For the most part, the drugs that are coming onto the market now are not all wonderful therapeutic innovations. I wish they were, but fully two-thirds of them are not significant advances in therapy.

So we see there's consistency across the country now more than ever.

4:50 p.m.

Bloc

Luc Malo Bloc Verchères—Les Patriotes, QC

Thank you, Mr. Nakagawa.

Ms. Sanders, in your presentation, you said something that is very serious in my opinion. It pertains to the following:

While we recognize that there will always be tension between the pharmaceutical industry and CDR, [...]

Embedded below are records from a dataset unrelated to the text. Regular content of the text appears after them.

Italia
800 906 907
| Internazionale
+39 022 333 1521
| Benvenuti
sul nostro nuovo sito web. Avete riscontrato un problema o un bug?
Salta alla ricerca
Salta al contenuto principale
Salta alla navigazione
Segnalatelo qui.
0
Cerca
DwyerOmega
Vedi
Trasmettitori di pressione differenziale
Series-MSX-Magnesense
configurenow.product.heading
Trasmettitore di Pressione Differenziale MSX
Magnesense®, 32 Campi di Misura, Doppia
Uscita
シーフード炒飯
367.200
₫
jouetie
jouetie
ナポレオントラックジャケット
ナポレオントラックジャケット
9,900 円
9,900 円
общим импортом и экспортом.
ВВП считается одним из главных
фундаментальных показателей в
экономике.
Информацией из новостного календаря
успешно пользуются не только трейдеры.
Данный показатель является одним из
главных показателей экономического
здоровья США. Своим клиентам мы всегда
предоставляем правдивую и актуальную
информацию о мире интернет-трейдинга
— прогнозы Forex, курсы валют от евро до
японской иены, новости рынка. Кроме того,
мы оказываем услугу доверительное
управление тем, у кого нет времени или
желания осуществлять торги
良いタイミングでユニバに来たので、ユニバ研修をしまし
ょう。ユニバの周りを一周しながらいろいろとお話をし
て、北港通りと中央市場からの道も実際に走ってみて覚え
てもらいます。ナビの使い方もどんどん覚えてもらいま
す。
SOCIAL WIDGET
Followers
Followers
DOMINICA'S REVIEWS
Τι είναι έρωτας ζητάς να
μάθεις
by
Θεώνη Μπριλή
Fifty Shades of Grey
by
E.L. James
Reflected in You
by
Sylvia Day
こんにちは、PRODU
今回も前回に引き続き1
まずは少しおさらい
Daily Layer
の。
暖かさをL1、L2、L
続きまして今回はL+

So that means that there will always be a completely irreconcilable difference between what the industry wants and what the various legislatures or CDR partners want. Your opinion on the matter is very harsh. Could you explain why this is irreconcilable?

4:50 p.m.

President and Chief Executive Officer, Canadian Agency for Drugs and Technologies in Health

Dr. Jill Sanders

I think I used the word “tension”, and the word “tension” is the one I would still apply to the situation. There will always be a tension, because the mandate of private industry is to gather return on investment and profits. Our mandate is to perform scientific, rigorous work based on the data, and the data is often provided by the industry, but not in its entirety.

As I said earlier, the cost-effectiveness work is done following clinical effectiveness. Sometimes the data are insufficient, and sometimes we draw conclusions, as is clear in our recommendations, that are not satisfying to the industry.

4:50 p.m.

Bloc

Luc Malo Bloc Verchères—Les Patriotes, QC

Do you think, as our chair was suggesting—

Mr. Chairman, I'm talking about you.